The researchers have extracted DNA from Neanderthals and other extinct human relatives dating as far back as 430,000 years, genetic information is scarce from the period between around 47,000 and 40,000 years ago, known as the Initial Upper Palaeolithic, and no Homo sapiens DNA at all from before this period. Genomes belonging to humans from Siberia and Romania showed no connection to later waves of Europeans, but a 40,000-year-old individual from China is a partial ancestor of modern East Asian people.

The present-day people whose ancestry is not African, these early Eurasians carried Neanderthal DNA. Researchers thought that probably originated from mixing between the groups in the Middle East 50,000–60,000 years ago. Study of the genome of the 40,000-year-old Romanian individual, from a site called Peștera cu Oase, held a surprise: a Neanderthal ancestor in the past four to six generations, suggesting that humans interbred with Neanderthals in Europe.

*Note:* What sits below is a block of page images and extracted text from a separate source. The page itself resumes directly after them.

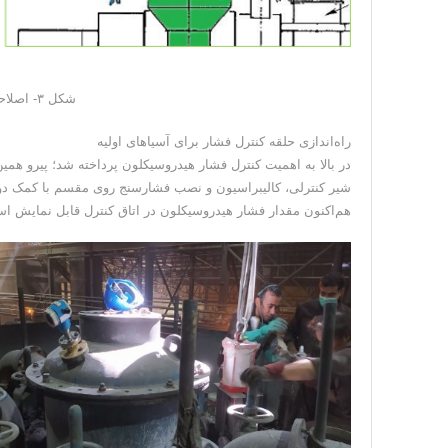
شکل ۳- اصلاحات صورت گرفته در هیدروسیکلون‌ها
راه‌اندازی حلقه کنترل فشار برای آسیاهای اولیه
شیر کنترلی، کالیبراسیون و نصب فشارسنج روی مقسم با کمک دوستان
هم‌اکنون مقدار فشار هیدروسیکلون در اتاق کنترل قابل نمایش است. شکل ۴ مراحل نصب شیر کنترلی و فشارسنج 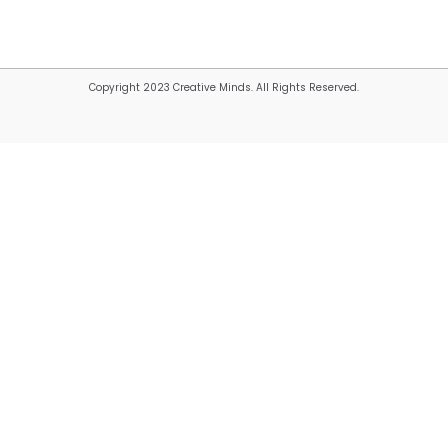
Copyright 2023 Creative Minds. All Rights Reserved.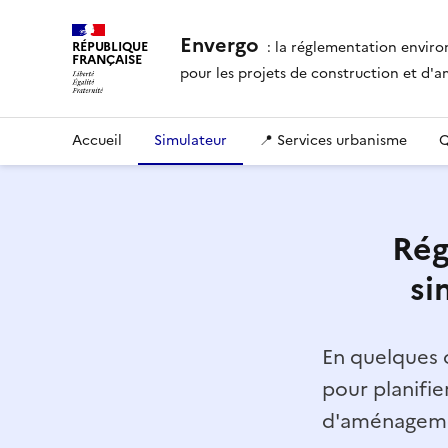
Envergo
: la réglementation envir
RÉPUBLIQUE
FRANÇAISE
pour les projets de construction et d
Accueil
Simulateur
📍 Services urbanisme
Q
Rég
si
En quelques c
pour planifie
d'aménagemen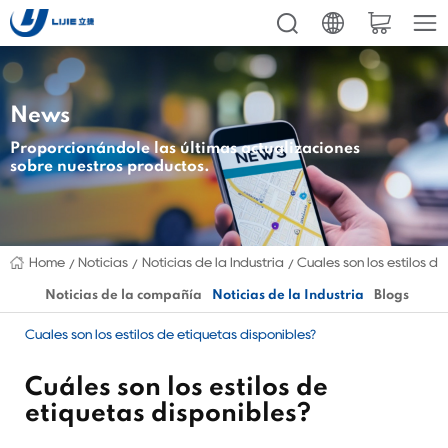
News
Proporcionándole las últimas actualizaciones
sobre nuestros productos.
Home
Noticias
Noticias de la Industria
Cuáles son los estilos d
Noticias de la compañía
Noticias de la Industria
Blogs
Cuáles son los estilos de etiquetas disponibles?
Cuáles son los estilos de
etiquetas disponibles?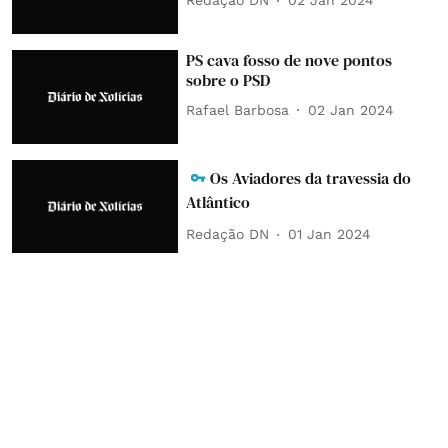
Redação DN
02 Jan 2024
PS cava fosso de nove pontos
sobre o PSD
Rafael Barbosa
02 Jan 2024
Os Aviadores da travessia do
Atlântico
Redação DN
01 Jan 2024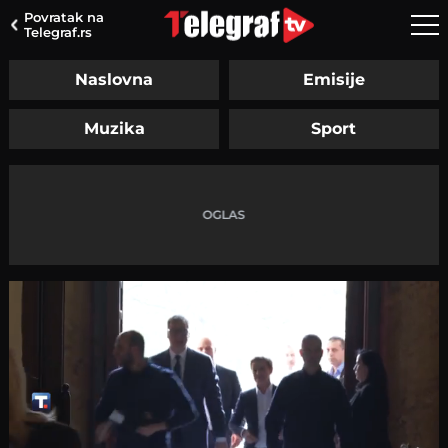
Povratak na
Telegraf.rs
Naslovna
Emisije
Muzika
Sport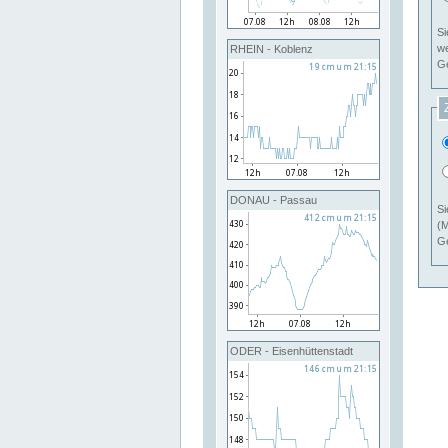
Si
RHEIN - Koblenz
Ge
DONAU - Passau
Si
(M
Ge
ODER - Eisenhüttenstadt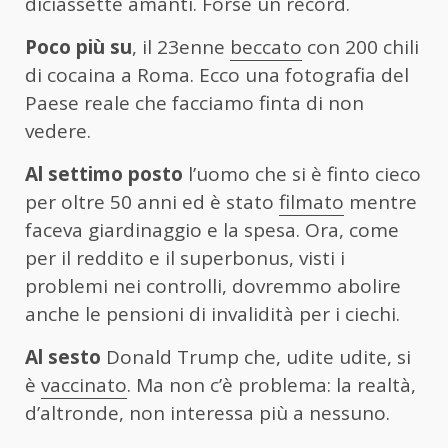
diciassette amanti. Forse un record.
Poco più su
, il 23enne
beccato
con 200 chili
di cocaina a Roma. Ecco una fotografia del
Paese reale che facciamo finta di non
vedere.
Al settimo posto
l’uomo che si è finto cieco
per oltre 50 anni ed è stato
filmato
mentre
faceva giardinaggio e la spesa. Ora, come
per il reddito e il superbonus, visti i
problemi nei controlli, dovremmo abolire
anche le pensioni di invalidità per i ciechi.
Al sesto
Donald Trump che, udite udite, si
è
vaccinato
. Ma non c’è problema: la realtà,
d’altronde, non interessa più a nessuno.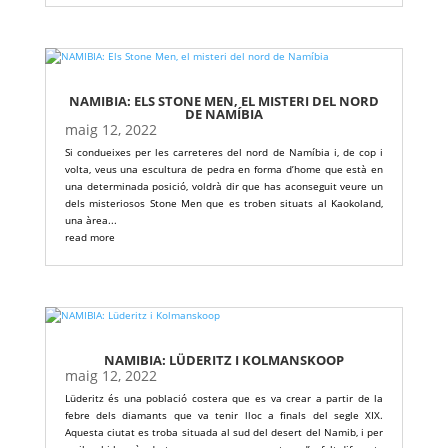
NAMIBIA: ELS STONE MEN, EL MISTERI DEL NORD
DE NAMÍBIA
maig 12, 2022
Si condueixes per les carreteres del nord de Namíbia i, de cop i
volta, veus una escultura de pedra en forma d’home que està en
una determinada posició, voldrà dir que has aconseguit veure un
dels misteriosos Stone Men que es troben situats al Kaokoland,
una àrea...
read more
NAMIBIA: LÜDERITZ I KOLMANSKOOP
maig 12, 2022
Lüderitz és una població costera que es va crear a partir de la
febre dels diamants que va tenir lloc a finals del segle XIX.
Aquesta ciutat es troba situada al sud del desert del Namib, i per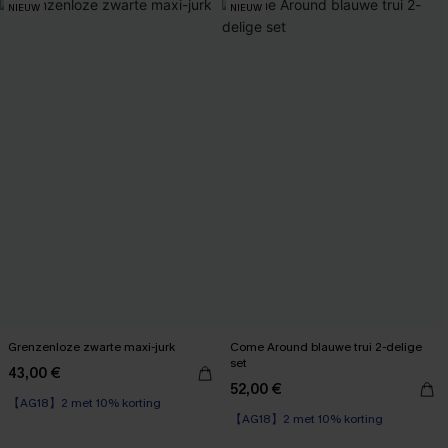
NIEUW
NIEUW
Grenzenloze zwarte maxi-jurk
Come Around blauwe trui 2-delige
set
43,00 €
52,00 €
【AG18】2 met 10% korting
【AG18】2 met 10% korting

The oldest Bacho Kiro individuals, dated to between 45,900 and 42,600 years old, all had recent Neanderthal forebears, reports a team led by molecular biologist Mateja Hajdinjak and evolutionary geneticist Svante Pääbo, both at the Max Planck Institute for Evolutionary Anthropology in Leipzig, Germany. The modern non-Africans genomes usually harbour about 2% Neanderthal ancestry, but the Bacho Kiro individuals had slightly more at 3.4–3.8%, and the chromosome segments which are shortened in consecutive generations that were considerably longer.